I surveyed the hotel suite, a little surprised at the extravagance. Then again, I shouldn’t have been. Trust Dad’s former personal secretary, Letty Salvador, to step up to the task of getting me there in just three days. With my Spanish passport, I had ninety days to apply for a more permanent visa, but the first-class tickets and the suite with a view ready within just a short time still boggled my mind. How Margarita could have fired Letty makes me wonder at her decision-making skills. Letty is such a gem.
I had a funny feeling that somehow, my dad knew something was going down and must have contacted Letty behind Margarita’s back. Maybe it was he who’d bought the tickets before he discovered his wife’s and sons’ betrayals. Thinking about what had gone down in the hospital somehow made me feel more depressed than I already was. I shook my head, trying to clear it of the funk it was sinking into.
No. I had no time for depression, especially now. I knew what I had to face in this country, alone and without friends.
I’d been vomiting into that pail Ella had been holding up for me when Dad and Letty entered my private room.
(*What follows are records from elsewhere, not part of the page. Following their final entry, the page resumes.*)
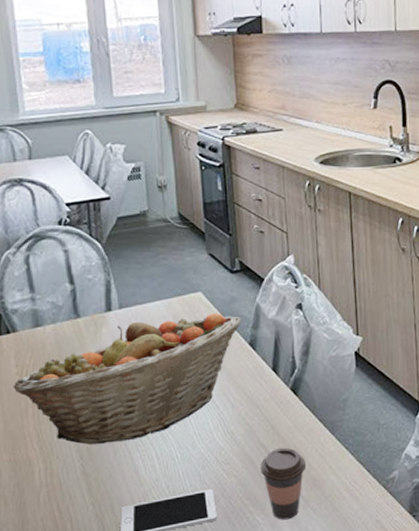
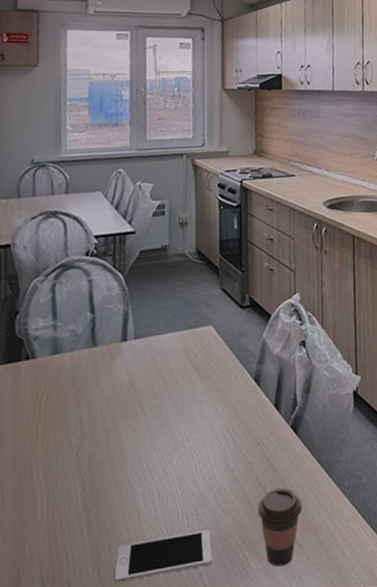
fruit basket: present [13,312,241,444] -> none [26,346,247,477]

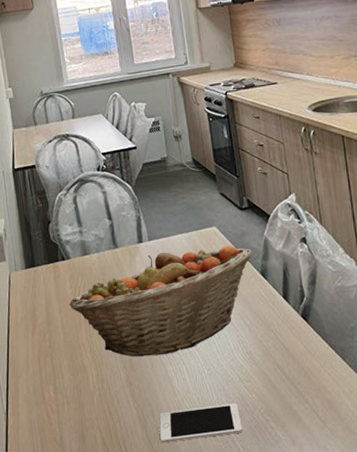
fruit basket: none [26,346,247,477] -> present [69,245,252,356]
coffee cup: present [257,487,303,567] -> none [278,369,321,438]

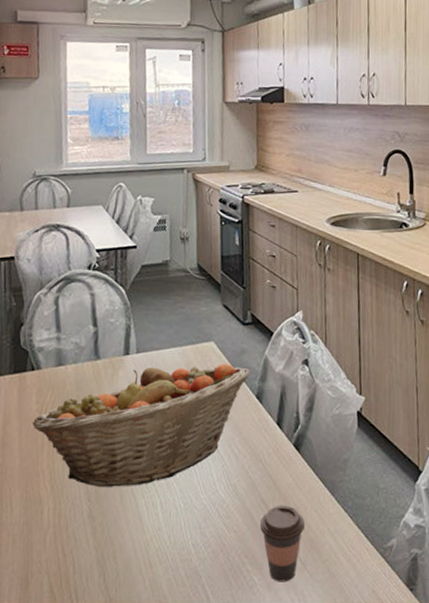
cell phone: present [159,403,242,443] -> none [120,543,215,590]
coffee cup: none [278,369,321,438] -> present [259,505,306,582]

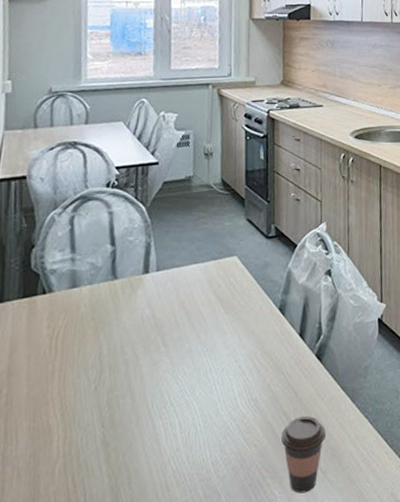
fruit basket: present [32,363,249,487] -> none [41,277,273,411]

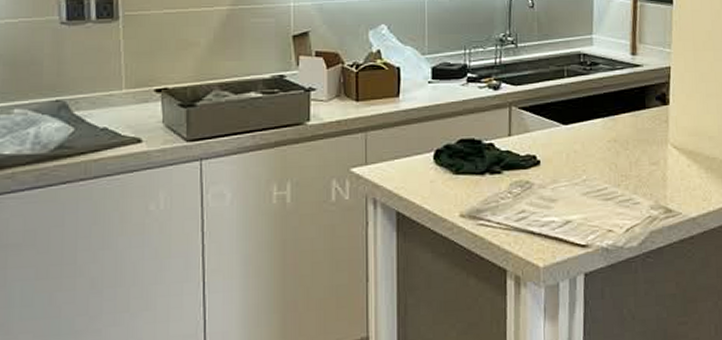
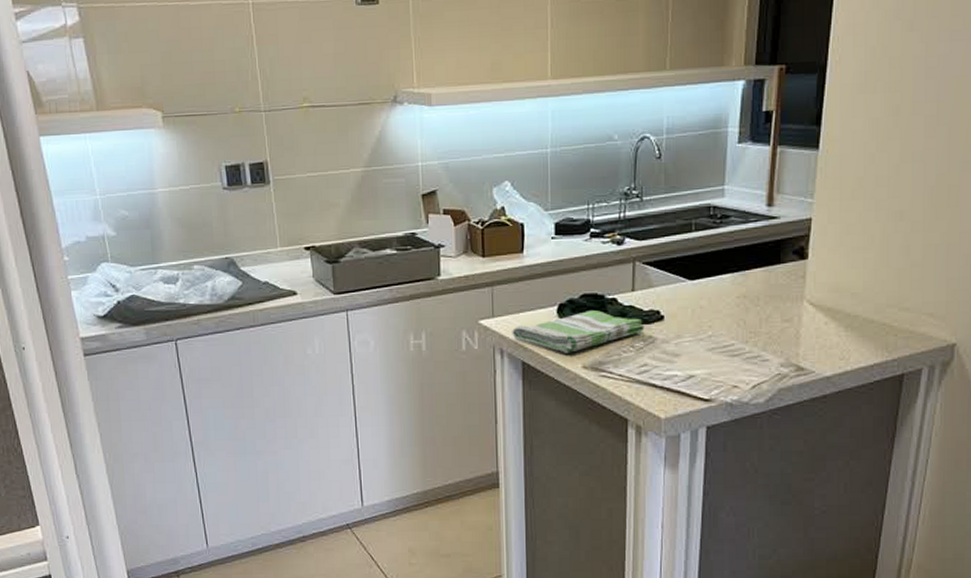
dish towel: none [386,156,522,201] -> present [512,310,645,353]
He’d rushed Ella out the door while Letty took over pail duty.
“Jamie, you’re leaving for L.A. once we get you out of here. Dr. Martinez has been instructed to give you your clearance before you get out, of course.” Dad had been succinct.
“Wha…why…” I’d tried to speak, but emesis got in the way.
“Margarita. She’s finally gone over the deep end. She and your brothers are meeting with the board. I sent in my resignation last night and they only just got the email. Jamie, I’m leaving for Morocco in two hours, and you’re flying out as soon as Dr. Martinez gives you something to control your vomiting. Letty sent all the details to your alternate email account.”
I’d tried to sit up, confused about what was going on, but Letty had pressed me back on the bed with her hand. I squinted up at her, then at my dad.
“What’s going on?”
“Everything’s in the email I sent you. Don’t think about anything else right now, just focus on getting well enough to stand without falling flat on your face. You need to take that flight out to L.A. It’s going to be a long one, and you’ll need your energy to get things moving,” Letty said.